• [WHAT YOU ARE ASKED TO DO]
Reproduce every item below line for line, changing nothing.

(Raw items)

────────────────────

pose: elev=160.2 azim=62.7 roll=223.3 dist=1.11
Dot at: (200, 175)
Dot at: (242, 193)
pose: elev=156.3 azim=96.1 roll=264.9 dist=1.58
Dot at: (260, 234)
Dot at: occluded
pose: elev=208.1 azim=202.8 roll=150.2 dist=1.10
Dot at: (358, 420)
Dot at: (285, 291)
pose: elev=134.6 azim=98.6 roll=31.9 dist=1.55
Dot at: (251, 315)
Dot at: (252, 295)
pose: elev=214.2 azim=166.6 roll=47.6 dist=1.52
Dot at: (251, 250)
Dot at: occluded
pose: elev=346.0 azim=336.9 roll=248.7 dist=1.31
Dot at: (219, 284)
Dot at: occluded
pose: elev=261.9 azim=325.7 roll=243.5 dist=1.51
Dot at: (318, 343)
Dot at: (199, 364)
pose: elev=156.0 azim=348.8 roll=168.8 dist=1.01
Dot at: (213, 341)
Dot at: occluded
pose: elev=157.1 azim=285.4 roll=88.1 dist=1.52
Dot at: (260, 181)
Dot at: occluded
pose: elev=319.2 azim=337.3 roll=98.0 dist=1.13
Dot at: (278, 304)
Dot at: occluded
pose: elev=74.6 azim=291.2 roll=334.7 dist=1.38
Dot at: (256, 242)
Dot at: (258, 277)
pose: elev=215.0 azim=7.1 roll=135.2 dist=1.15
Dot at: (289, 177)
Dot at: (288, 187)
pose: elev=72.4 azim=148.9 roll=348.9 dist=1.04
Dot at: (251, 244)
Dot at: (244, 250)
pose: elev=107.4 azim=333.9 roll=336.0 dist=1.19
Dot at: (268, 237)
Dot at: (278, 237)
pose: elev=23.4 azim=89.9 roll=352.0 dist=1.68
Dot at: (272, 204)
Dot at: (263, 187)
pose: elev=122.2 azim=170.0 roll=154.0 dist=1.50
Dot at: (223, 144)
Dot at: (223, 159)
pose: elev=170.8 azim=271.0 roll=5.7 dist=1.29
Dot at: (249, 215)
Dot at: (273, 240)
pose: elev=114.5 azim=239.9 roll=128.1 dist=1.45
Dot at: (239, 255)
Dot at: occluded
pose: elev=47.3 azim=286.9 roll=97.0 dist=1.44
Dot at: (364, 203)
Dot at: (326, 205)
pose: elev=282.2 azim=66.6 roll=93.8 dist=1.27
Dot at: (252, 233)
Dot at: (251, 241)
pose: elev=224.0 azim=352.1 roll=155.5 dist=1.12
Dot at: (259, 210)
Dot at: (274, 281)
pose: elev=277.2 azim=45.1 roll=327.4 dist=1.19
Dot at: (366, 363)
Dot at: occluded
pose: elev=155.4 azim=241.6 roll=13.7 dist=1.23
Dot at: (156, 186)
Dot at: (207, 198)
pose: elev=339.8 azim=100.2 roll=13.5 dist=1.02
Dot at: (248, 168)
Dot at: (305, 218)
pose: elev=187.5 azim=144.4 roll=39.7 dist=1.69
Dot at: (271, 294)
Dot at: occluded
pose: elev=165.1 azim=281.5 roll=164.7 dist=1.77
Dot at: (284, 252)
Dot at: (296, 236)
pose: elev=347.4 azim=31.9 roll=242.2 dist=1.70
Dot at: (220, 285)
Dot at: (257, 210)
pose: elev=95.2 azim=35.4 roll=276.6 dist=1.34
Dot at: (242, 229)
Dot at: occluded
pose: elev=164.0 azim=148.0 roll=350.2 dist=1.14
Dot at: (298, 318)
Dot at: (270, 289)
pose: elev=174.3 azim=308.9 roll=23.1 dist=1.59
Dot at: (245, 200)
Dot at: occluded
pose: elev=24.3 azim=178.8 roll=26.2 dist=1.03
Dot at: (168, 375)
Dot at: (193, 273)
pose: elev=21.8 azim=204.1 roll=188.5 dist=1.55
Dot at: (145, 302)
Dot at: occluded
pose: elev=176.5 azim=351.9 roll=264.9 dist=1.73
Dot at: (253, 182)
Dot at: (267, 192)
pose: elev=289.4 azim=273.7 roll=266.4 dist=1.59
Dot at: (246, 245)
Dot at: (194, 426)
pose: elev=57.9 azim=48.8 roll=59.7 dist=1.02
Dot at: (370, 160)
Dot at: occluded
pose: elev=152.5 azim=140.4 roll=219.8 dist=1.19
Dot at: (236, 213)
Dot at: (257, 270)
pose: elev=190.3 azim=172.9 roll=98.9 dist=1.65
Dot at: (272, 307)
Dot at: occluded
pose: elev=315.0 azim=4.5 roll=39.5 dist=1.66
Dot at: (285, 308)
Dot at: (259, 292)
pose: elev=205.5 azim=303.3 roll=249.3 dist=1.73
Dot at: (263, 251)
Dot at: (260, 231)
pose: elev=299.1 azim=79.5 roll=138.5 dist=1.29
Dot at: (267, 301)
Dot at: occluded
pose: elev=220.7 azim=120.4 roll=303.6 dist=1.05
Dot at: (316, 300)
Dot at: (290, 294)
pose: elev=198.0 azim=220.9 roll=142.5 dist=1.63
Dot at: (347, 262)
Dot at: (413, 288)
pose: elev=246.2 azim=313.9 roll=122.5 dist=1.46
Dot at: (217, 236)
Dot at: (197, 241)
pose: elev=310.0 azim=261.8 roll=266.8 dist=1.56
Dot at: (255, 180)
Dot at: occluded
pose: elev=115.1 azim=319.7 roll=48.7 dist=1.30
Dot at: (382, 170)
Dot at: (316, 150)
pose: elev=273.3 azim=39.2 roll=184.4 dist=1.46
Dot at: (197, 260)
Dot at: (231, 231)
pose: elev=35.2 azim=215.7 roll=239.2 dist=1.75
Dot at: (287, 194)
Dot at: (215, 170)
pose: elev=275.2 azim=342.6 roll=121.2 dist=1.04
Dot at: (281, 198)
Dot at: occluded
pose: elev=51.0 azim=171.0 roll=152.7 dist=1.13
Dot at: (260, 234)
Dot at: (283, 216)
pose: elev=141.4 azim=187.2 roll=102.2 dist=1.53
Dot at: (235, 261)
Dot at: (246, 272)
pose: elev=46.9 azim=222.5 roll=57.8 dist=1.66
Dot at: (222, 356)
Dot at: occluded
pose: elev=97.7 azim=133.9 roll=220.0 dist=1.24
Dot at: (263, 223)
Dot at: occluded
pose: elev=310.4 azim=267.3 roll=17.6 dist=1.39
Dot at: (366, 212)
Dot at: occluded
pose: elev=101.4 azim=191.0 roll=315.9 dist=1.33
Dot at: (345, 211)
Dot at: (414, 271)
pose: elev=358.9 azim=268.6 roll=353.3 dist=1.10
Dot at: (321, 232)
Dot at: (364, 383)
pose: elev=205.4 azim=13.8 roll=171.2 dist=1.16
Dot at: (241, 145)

────────────────────

• [TASK OUTPUT]
pose: elev=160.2 azim=62.7 roll=223.3 dist=1.11
Dot at: (200, 175)
Dot at: (242, 193)
pose: elev=156.3 azim=96.1 roll=264.9 dist=1.58
Dot at: (260, 234)
Dot at: occluded
pose: elev=208.1 azim=202.8 roll=150.2 dist=1.10
Dot at: (358, 420)
Dot at: (285, 291)
pose: elev=134.6 azim=98.6 roll=31.9 dist=1.55
Dot at: (251, 315)
Dot at: (252, 295)
pose: elev=214.2 azim=166.6 roll=47.6 dist=1.52
Dot at: (251, 250)
Dot at: occluded
pose: elev=346.0 azim=336.9 roll=248.7 dist=1.31
Dot at: (219, 284)
Dot at: occluded
pose: elev=261.9 azim=325.7 roll=243.5 dist=1.51
Dot at: (318, 343)
Dot at: (199, 364)
pose: elev=156.0 azim=348.8 roll=168.8 dist=1.01
Dot at: (213, 341)
Dot at: occluded
pose: elev=157.1 azim=285.4 roll=88.1 dist=1.52
Dot at: (260, 181)
Dot at: occluded
pose: elev=319.2 azim=337.3 roll=98.0 dist=1.13
Dot at: (278, 304)
Dot at: occluded
pose: elev=74.6 azim=291.2 roll=334.7 dist=1.38
Dot at: (256, 242)
Dot at: (258, 277)
pose: elev=215.0 azim=7.1 roll=135.2 dist=1.15
Dot at: (289, 177)
Dot at: (288, 187)
pose: elev=72.4 azim=148.9 roll=348.9 dist=1.04
Dot at: (251, 244)
Dot at: (244, 250)
pose: elev=107.4 azim=333.9 roll=336.0 dist=1.19
Dot at: (268, 237)
Dot at: (278, 237)
pose: elev=23.4 azim=89.9 roll=352.0 dist=1.68
Dot at: (272, 204)
Dot at: (263, 187)
pose: elev=122.2 azim=170.0 roll=154.0 dist=1.50
Dot at: (223, 144)
Dot at: (223, 159)
pose: elev=170.8 azim=271.0 roll=5.7 dist=1.29
Dot at: (249, 215)
Dot at: (273, 240)
pose: elev=114.5 azim=239.9 roll=128.1 dist=1.45
Dot at: (239, 255)
Dot at: occluded
pose: elev=47.3 azim=286.9 roll=97.0 dist=1.44
Dot at: (364, 203)
Dot at: (326, 205)
pose: elev=282.2 azim=66.6 roll=93.8 dist=1.27
Dot at: (252, 233)
Dot at: (251, 241)
pose: elev=224.0 azim=352.1 roll=155.5 dist=1.12
Dot at: (259, 210)
Dot at: (274, 281)
pose: elev=277.2 azim=45.1 roll=327.4 dist=1.19
Dot at: (366, 363)
Dot at: occluded
pose: elev=155.4 azim=241.6 roll=13.7 dist=1.23
Dot at: (156, 186)
Dot at: (207, 198)
pose: elev=339.8 azim=100.2 roll=13.5 dist=1.02
Dot at: (248, 168)
Dot at: (305, 218)
pose: elev=187.5 azim=144.4 roll=39.7 dist=1.69
Dot at: (271, 294)
Dot at: occluded
pose: elev=165.1 azim=281.5 roll=164.7 dist=1.77
Dot at: (284, 252)
Dot at: (296, 236)
pose: elev=347.4 azim=31.9 roll=242.2 dist=1.70
Dot at: (220, 285)
Dot at: (257, 210)
pose: elev=95.2 azim=35.4 roll=276.6 dist=1.34
Dot at: (242, 229)
Dot at: occluded
pose: elev=164.0 azim=148.0 roll=350.2 dist=1.14
Dot at: (298, 318)
Dot at: (270, 289)
pose: elev=174.3 azim=308.9 roll=23.1 dist=1.59
Dot at: (245, 200)
Dot at: occluded
pose: elev=24.3 azim=178.8 roll=26.2 dist=1.03
Dot at: (168, 375)
Dot at: (193, 273)
pose: elev=21.8 azim=204.1 roll=188.5 dist=1.55
Dot at: (145, 302)
Dot at: occluded
pose: elev=176.5 azim=351.9 roll=264.9 dist=1.73
Dot at: (253, 182)
Dot at: (267, 192)
pose: elev=289.4 azim=273.7 roll=266.4 dist=1.59
Dot at: (246, 245)
Dot at: (194, 426)
pose: elev=57.9 azim=48.8 roll=59.7 dist=1.02
Dot at: (370, 160)
Dot at: occluded
pose: elev=152.5 azim=140.4 roll=219.8 dist=1.19
Dot at: (236, 213)
Dot at: (257, 270)
pose: elev=190.3 azim=172.9 roll=98.9 dist=1.65
Dot at: (272, 307)
Dot at: occluded
pose: elev=315.0 azim=4.5 roll=39.5 dist=1.66
Dot at: (285, 308)
Dot at: (259, 292)
pose: elev=205.5 azim=303.3 roll=249.3 dist=1.73
Dot at: (263, 251)
Dot at: (260, 231)
pose: elev=299.1 azim=79.5 roll=138.5 dist=1.29
Dot at: (267, 301)
Dot at: occluded
pose: elev=220.7 azim=120.4 roll=303.6 dist=1.05
Dot at: (316, 300)
Dot at: (290, 294)
pose: elev=198.0 azim=220.9 roll=142.5 dist=1.63
Dot at: (347, 262)
Dot at: (413, 288)
pose: elev=246.2 azim=313.9 roll=122.5 dist=1.46
Dot at: (217, 236)
Dot at: (197, 241)
pose: elev=310.0 azim=261.8 roll=266.8 dist=1.56
Dot at: (255, 180)
Dot at: occluded
pose: elev=115.1 azim=319.7 roll=48.7 dist=1.30
Dot at: (382, 170)
Dot at: (316, 150)
pose: elev=273.3 azim=39.2 roll=184.4 dist=1.46
Dot at: (197, 260)
Dot at: (231, 231)
pose: elev=35.2 azim=215.7 roll=239.2 dist=1.75
Dot at: (287, 194)
Dot at: (215, 170)
pose: elev=275.2 azim=342.6 roll=121.2 dist=1.04
Dot at: (281, 198)
Dot at: occluded
pose: elev=51.0 azim=171.0 roll=152.7 dist=1.13
Dot at: (260, 234)
Dot at: (283, 216)
pose: elev=141.4 azim=187.2 roll=102.2 dist=1.53
Dot at: (235, 261)
Dot at: (246, 272)
pose: elev=46.9 azim=222.5 roll=57.8 dist=1.66
Dot at: (222, 356)
Dot at: occluded
pose: elev=97.7 azim=133.9 roll=220.0 dist=1.24
Dot at: (263, 223)
Dot at: occluded
pose: elev=310.4 azim=267.3 roll=17.6 dist=1.39
Dot at: (366, 212)
Dot at: occluded
pose: elev=101.4 azim=191.0 roll=315.9 dist=1.33
Dot at: (345, 211)
Dot at: (414, 271)
pose: elev=358.9 azim=268.6 roll=353.3 dist=1.10
Dot at: (321, 232)
Dot at: (364, 383)
pose: elev=205.4 azim=13.8 roll=171.2 dist=1.16
Dot at: (241, 145)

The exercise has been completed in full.